| Esercizi da svolgere |
- A) Rispondi a queste domande sul brano:
(i) Per quale paese partono le amiche a cui si presta il disco?
(ii) Quanti pezzi contiene «Orizzonti Perduti»?
(iii) Quali due luoghi mette a confronto il tema costante dei testi?
- B) Per favore, trascrivi dal brano, senza alcuna modifica, il passo che comincia con «È un disco particolare: otto» e termina con «meta da ritrovare.».

| Brano fornito |
###

Si fanno errori memorabili a volte. Capita persino di prestare un disco a una di quelle amiche che prima te lo chiedono, poi non lo ascoltano e infine partono per l'Irlanda e quando le rivedi tre anni dopo proprio non te la senti di richiederlo indietro. A un certo punto ti rassegni, non disperi solo perchè, volendo, lo puoi trovare in tutti in negozi. Ma non lo compri, ogni volta l'occhio lo vede ma la mano si ferma, stoppata da un orgoglio invisibile. Poi, ma sono passati almeno quindici anni, ti riscopri a cantarlo in una di quelle giornate che il cd dell'autoradio salta di continuo sei sul passo della Cisa e non hai voglia di ascoltare una qualsiasi insulsa radio commerciale. Alla prima occasione cedi. Lo riacquisisci. "Orizzonti Perduti" torna ad essere tuo.
È un disco particolare: otto pezzi, tutti molto brevi e sostanzialmente simili nella loro tipica struttura a strofa e ritornello esattamente ripetuti, sorretti unicamente da strumentazione elettronica. In copertina un Battiato pensoso riflette sul suo presente. È questa la chiave di volta dell'intero lavoro, una riflessione insolitamente concreta, materiale, dell'artista siciliano giunto a una svolta della propria vita. I testi sono pervasi da un realismo magico che si sovrappone all'algida precisione dei sintetizzatori. Il tema costante è il confronto tra una realtà metropolitana alienante, la Milano dove Battiato abitava ormai da molti anni e che meditava di lasciare, e la Sicilia, magica terra natale, meta da ritrovare.

###

| Informazioni fornite |
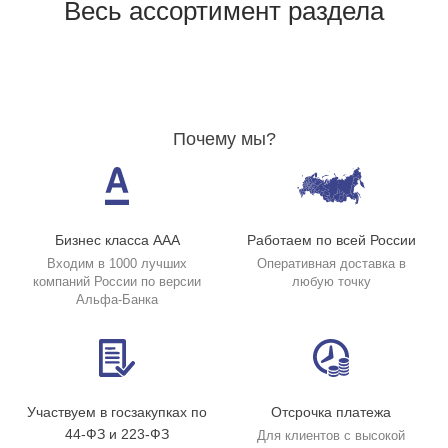
Весь ассортимент раздела
Почему мы?
Бизнес класса ААА
Работаем по всей России
Входим в 1000 лучших
Оперативная доставка в
компаний России по версии
любую точку
Альфа-Банка
Участвуем в госзакупках по
Отсрочка платежа
44-ФЗ и 223-ФЗ
Для клиентов с высокой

###

| Risposte fornite |
- A)
(i) L'Irlanda.
(ii) Otto.
(iii) Milano e la Sicilia.

- B)
È un disco particolare: otto pezzi, tutti molto brevi e sostanzialmente simili nella loro tipica struttura a strofa e ritornello esattamente ripetuti, sorretti unicamente da strumentazione elettronica. In copertina un Battiato pensoso riflette sul suo presente. È questa la chiave di volta dell'intero lavoro, una riflessione insolitamente concreta, materiale, dell'artista siciliano giunto a una svolta della propria vita. I testi sono pervasi da un realismo magico che si sovrappone all'algida precisione dei sintetizzatori. Il tema costante è il confronto tra una realtà metropolitana alienante, la Milano dove Battiato abitava ormai da molti anni e che meditava di lasciare, e la Sicilia, magica terra natale, meta da ritrovare.